Sure it failed my little fire
But it’s bright the dying spark.
Dois
anos redondos após a sua morte (7 de novembro 2016) foi posto à venda um novo
livro de Leonard Cohen. Na impossibilidade de o pai o ter feito em tempo útil, The Flame teve o título escolhido pelo
seu filho Adam, que justifica a escolha invocando algumas das palavras mais
usadas pelo pai ao longo da sua vida de cantor, poeta e escritor: fire, flame, naked, broken. Não restam dúvidas de que foi
bem achado, basta recordar o modo como Cohen se referia à vida e ao seu
carácter de derrota invencível (invencible
defeat), convicção reencontrada, com um aperto na garganta por quem lê o
refrão de ‘What Happens to the Heart’, poema que abre The Flame e datado de 24 de
Junho de 2016, a uns escassos quatro meses da morte do autor: Sure it failed my little fire/But it’s
bright the dying spark.
The Flame segue uma estrutura semelhante
à de outros livros de Leonard Cohen, como Stranger
Music (1993) e The Book of Longing
(2006), e contém poemas, letras de canções, autorretratos e desenhos,
encerrando-se, por desejo do autor, com o belo texto do discurso de aceitação
que fez, em Outubro de 2011, ao receber o prémio Príncipe das Astúrias.
Os
poemas, em número de 64, ocupam a primeira parte, sendo a segunda preenchida
pelas letras das canções dos últimos três álbuns de estúdio gravados (Old Ideas, 2012; Popular Problems, 2014; You
Want it Darker, 2016), bem ainda como pelas letras da dezena de canções que
escreveu para o CD Blue Alert (2006),
de Anjani Thomas, a última companheira da sua vida e voz recorrente nos coros
de vários dos seus discos desde 1984.
Quanto
aos desenhos e autorretratos, foram sabiamente entremeados ao longo do livro e
alguns deles remontam às suas estadias no modesto hotel Kemps Corner, em Mumbai,
onde Leonard Cohen ocupava regularmente o quarto 215 durante as suas sessões de
aconselhamento espiritual na Índia.
A
última parte do livro é ocupada maioritariamente por entradas e registos dos
numerosos cadernos de notas mantidos por Mr. Cohen, a que se somou também
alguma troca de correio electrónico, mormente o último mail que, na véspera da morte, escreveu agradecendo a recepção de
fotos dos filhos da sua ex-mulher, a actriz Rebecca de Mornay.

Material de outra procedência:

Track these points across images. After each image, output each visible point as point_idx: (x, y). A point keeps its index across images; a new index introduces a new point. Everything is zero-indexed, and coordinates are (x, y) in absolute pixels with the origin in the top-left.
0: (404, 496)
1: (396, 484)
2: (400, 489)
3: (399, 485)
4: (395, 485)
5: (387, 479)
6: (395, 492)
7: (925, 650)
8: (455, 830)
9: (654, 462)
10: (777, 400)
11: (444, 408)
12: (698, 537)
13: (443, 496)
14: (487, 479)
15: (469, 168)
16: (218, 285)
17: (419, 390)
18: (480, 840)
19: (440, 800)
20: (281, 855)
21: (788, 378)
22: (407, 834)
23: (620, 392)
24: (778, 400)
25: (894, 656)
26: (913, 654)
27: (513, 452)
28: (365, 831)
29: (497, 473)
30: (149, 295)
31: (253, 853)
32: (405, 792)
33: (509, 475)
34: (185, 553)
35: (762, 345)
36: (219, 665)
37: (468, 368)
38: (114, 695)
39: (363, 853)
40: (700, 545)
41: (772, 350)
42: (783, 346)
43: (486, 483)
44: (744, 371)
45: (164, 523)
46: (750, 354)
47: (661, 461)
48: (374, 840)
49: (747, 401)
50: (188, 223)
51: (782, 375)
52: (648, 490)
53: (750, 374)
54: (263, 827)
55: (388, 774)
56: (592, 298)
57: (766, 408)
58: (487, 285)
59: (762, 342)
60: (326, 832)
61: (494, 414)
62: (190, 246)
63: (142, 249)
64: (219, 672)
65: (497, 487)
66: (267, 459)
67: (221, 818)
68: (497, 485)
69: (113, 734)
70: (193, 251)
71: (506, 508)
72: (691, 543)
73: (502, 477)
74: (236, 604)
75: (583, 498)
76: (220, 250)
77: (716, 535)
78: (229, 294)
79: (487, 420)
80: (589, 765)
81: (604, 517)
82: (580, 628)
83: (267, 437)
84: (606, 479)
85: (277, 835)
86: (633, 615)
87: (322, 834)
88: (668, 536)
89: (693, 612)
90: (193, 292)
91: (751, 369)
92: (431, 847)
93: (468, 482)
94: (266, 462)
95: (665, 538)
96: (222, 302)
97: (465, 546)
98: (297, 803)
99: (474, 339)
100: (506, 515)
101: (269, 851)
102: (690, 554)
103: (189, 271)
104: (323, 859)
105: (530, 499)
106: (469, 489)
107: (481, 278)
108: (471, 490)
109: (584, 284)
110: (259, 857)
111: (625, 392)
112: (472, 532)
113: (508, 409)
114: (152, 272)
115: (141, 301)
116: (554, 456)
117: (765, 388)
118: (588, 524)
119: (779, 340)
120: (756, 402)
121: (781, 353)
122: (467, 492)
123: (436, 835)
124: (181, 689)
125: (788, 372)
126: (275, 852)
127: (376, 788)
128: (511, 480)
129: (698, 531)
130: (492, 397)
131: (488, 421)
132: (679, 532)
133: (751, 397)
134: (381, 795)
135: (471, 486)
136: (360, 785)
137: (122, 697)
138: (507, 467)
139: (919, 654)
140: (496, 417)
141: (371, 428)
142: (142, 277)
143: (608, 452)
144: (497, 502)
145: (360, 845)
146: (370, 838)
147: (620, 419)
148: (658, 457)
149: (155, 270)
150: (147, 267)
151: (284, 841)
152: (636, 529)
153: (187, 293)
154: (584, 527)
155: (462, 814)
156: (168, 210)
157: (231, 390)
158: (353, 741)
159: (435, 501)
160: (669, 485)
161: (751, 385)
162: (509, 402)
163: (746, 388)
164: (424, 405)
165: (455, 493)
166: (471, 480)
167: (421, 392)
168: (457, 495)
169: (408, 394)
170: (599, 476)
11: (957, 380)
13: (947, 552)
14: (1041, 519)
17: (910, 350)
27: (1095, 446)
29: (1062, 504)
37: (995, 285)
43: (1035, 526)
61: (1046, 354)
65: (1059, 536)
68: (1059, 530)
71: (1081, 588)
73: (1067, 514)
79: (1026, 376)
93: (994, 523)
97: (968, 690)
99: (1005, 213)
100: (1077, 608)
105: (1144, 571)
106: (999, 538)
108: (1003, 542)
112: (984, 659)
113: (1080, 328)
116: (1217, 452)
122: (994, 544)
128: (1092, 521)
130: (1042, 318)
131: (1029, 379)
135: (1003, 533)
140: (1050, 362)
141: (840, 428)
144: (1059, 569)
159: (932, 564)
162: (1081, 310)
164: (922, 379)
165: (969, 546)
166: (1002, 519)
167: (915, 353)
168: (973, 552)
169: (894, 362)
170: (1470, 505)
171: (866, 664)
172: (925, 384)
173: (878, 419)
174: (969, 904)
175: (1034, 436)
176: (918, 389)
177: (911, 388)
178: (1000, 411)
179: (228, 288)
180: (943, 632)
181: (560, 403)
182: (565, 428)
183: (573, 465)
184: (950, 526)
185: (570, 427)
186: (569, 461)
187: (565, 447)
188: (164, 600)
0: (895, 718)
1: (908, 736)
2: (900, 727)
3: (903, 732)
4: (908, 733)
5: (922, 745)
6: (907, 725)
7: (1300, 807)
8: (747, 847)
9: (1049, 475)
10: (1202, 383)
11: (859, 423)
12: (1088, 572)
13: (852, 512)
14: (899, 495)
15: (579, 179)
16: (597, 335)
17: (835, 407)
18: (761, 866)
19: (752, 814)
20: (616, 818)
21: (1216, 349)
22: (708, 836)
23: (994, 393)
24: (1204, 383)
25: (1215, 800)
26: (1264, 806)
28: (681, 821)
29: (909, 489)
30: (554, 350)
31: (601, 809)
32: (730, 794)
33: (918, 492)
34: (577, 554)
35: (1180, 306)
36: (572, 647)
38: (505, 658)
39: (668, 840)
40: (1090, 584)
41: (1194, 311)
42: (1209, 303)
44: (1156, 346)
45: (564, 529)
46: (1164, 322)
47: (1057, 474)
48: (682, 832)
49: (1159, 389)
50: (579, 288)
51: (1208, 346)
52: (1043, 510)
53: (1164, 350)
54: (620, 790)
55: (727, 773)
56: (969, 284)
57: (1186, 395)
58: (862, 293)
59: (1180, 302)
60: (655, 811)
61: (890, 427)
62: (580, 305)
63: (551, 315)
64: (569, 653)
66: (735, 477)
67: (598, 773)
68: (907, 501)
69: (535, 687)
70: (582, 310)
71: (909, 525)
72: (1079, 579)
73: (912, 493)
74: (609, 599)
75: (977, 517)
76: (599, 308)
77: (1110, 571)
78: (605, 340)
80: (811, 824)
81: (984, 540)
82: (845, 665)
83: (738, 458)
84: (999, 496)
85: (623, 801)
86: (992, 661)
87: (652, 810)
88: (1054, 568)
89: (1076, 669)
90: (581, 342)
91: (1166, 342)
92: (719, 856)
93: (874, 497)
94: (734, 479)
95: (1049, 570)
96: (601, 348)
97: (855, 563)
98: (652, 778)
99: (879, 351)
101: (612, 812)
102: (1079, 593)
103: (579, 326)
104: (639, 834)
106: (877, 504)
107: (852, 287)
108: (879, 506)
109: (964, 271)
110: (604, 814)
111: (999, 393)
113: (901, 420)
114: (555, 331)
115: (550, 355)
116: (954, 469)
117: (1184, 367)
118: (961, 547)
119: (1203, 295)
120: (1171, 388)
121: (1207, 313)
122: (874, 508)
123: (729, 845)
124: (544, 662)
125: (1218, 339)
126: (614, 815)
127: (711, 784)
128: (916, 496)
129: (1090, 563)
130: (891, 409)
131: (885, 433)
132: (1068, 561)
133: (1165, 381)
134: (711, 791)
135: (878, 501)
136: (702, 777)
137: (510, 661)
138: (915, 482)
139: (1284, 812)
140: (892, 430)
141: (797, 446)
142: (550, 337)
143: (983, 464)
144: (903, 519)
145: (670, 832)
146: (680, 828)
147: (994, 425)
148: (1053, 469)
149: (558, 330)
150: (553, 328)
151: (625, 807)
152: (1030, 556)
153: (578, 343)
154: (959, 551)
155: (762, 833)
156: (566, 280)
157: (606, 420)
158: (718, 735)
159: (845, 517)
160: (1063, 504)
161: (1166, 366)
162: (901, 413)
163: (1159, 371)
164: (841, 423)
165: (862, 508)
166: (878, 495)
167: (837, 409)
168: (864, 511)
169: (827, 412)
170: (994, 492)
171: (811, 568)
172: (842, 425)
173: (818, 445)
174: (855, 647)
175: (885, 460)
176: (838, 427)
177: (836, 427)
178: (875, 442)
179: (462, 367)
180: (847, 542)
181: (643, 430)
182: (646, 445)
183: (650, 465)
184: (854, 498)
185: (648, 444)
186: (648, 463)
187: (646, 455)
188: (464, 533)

Anjani Thomas na cozinha de Leonard Cohen (foto Lorca Cohen) |
Aliás,
ao longo das páginas de The Flame, em
versos de poemas ou notas dos cadernos, vão sendo citadas pessoas que foram
importantes na vida de Leonard Cohen, como se – e isso é consistente com a
tendência para explicitar agradecimentos dos seus últimos anos – quisesse
deixar o rasto dessas menções em herança: nelas constam os nomes de Annie (Georgianna
Anne Sherman, o seu primeiro amor adulto), Nico (um amor frustrado da época da
Factory de Warhol e do Chelsea Hotel), Marianne Ihlen (a norueguesa da canção
homónima), Anjani, Bob Dylan (de quem Cohen era admirador confesso) e Roshi (o
seu mestre zen japonês). Mas nem só pessoas
parece Mr. Cohen querer relembrar ou despedir-se de: um dos poemas louva, com
humor, a ajuda de um novo antidepressivo e duas das entradas das notas em
cadernos sublinham a gratidão à Grécia, onde viveu sete anos, uma delas para
afirmar que “não podia escapulir-me sem vos dizer que morri na Grécia, fui
enterrado naquele lugar onde o burro é amarrado à oliveira, sempre estarei lá”.
Apesar de póstuma e de
parte do conteúdo não ser inédito, a totalidade da obra, desde os poemas aos
desenhos e às notas dos cadernos, foi escolhida e acompanhada por Leonard Cohen
e constituiu o seu último trabalho em vida ao longo do penoso Verão de 2016,
como se fica a saber pelos prefácios e posfácios que acompanham o livro, assinados
por pessoas que lidaram intimamente com o autor nos últimos dias.
The Flame foi editado em Outubro de
2018, simultaneamente no Canadá, pela Penguin Random House, nos Estados Unidos,
por Farrar, Strauss and Giroux, e em Inglaterra, pela Canongate.
Ao lado: fotografia da contracapa de The Flame, da autoria de Joel Saget.
Não importa o pretexto, nunca é demais lembrar Cohen, injustamente preterido, no caso do Nobel, por Bob Dylan. E esta minha opinião, note-se, em nada colide com o facto de eu ser um admirador confesso de Bob Dylan.